Excerpt provided:
The stock option deduction loophole is one of the most unfair and regressive tax loopholes of all.
Stock options get treated like capital gains. That means it allows those with stock options to pay tax at half the rate everyone else pays on their employment income.
Most of the people benefitting from this loophole are already rich executives who receive stock options as a form of compensation. In fact, over 90% of the value of this $840 million tax loophole goes to the top 1%: those making over $250,000 a year.
However, in 2021, Canada introduced a new limitation on stock options. Now, individuals can only claim stock options up to $200,000 per year from any given public corporation to be taxed at 50%. [1]
Though this new limit will hopefully lead to more taxation of the ultra-rich, most of the individuals in the top 1% will be unaffected. This limit also does not address the larger problem that wealthy individuals can sell their shares for capital gains and pay half the tax that way.
HOW DOES THE STOCK OPTION DEDUCTION LOOPHOLE WORK?

Excerpted data:

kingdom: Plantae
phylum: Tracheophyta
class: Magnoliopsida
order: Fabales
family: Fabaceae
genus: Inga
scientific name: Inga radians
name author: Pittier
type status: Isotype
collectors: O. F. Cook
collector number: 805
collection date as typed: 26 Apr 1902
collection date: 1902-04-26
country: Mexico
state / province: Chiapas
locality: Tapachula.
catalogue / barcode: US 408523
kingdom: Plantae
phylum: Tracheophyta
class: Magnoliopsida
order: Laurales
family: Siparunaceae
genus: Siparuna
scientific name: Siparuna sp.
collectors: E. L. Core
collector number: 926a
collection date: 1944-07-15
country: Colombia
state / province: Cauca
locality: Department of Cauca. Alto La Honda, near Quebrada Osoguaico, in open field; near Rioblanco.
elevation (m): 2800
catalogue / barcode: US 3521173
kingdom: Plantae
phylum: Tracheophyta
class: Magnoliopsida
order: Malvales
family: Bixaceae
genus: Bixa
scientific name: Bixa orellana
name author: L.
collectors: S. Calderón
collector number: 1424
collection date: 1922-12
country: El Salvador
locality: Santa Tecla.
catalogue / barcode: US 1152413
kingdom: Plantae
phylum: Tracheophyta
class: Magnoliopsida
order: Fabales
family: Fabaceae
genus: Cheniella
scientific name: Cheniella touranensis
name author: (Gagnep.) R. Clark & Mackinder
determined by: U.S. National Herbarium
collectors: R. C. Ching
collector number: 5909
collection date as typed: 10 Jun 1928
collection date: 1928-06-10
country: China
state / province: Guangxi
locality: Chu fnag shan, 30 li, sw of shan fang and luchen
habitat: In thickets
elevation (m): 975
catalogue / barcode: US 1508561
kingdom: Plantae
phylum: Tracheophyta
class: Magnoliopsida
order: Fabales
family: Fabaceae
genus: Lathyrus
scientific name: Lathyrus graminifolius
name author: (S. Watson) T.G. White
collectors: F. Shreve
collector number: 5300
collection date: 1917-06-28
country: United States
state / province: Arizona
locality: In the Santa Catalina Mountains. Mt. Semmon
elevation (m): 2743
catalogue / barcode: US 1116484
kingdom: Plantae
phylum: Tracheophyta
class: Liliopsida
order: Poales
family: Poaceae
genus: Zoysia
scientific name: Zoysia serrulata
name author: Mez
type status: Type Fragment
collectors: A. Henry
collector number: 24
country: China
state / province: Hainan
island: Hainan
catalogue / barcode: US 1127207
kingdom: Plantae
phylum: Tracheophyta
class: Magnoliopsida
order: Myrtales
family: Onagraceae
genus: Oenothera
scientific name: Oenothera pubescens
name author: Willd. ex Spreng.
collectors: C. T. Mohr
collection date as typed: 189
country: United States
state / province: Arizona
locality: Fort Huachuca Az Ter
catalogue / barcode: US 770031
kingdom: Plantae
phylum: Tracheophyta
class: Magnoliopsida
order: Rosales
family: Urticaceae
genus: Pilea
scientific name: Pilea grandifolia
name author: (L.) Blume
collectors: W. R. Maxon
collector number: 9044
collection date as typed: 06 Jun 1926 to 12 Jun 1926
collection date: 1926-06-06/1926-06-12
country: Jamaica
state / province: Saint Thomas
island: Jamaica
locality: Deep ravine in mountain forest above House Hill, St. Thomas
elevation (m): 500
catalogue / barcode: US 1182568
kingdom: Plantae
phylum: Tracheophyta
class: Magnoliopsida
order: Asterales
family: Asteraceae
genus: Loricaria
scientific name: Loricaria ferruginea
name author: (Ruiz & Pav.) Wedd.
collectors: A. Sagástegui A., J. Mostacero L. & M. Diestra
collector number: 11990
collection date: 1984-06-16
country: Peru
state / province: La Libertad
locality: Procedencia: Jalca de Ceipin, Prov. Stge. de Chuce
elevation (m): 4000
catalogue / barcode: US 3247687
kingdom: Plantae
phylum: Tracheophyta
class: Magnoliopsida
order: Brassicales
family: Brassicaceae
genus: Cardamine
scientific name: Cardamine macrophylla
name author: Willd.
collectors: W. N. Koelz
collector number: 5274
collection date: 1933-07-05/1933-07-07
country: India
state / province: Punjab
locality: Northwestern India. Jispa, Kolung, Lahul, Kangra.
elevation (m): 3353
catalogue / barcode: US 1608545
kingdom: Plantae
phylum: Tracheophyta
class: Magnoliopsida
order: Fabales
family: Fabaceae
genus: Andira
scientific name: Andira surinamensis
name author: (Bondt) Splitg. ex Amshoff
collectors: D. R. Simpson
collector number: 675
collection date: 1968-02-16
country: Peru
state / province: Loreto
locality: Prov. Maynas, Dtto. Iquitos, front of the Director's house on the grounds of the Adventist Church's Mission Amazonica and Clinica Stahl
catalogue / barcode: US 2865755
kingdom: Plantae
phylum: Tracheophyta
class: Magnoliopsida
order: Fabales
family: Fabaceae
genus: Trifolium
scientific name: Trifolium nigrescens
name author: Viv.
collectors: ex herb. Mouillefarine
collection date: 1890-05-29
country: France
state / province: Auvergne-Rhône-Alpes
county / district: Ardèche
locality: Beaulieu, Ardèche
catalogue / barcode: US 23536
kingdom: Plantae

Objective:
Answer these from the text on the stock option deduction loophole:
(a) Compared with what everyone else pays on employment income, at what rate does the loophole let stock option holders pay tax?
(b) What share of the loophole's value goes to the top 1%?
(c) What limit did Canada introduce in 2021?

Answer to this exercise:
(a) Half the rate.
(b) Over 90%.
(c) Individuals can claim stock options taxed at 50% only up to $200,000 per year from any given public corporation.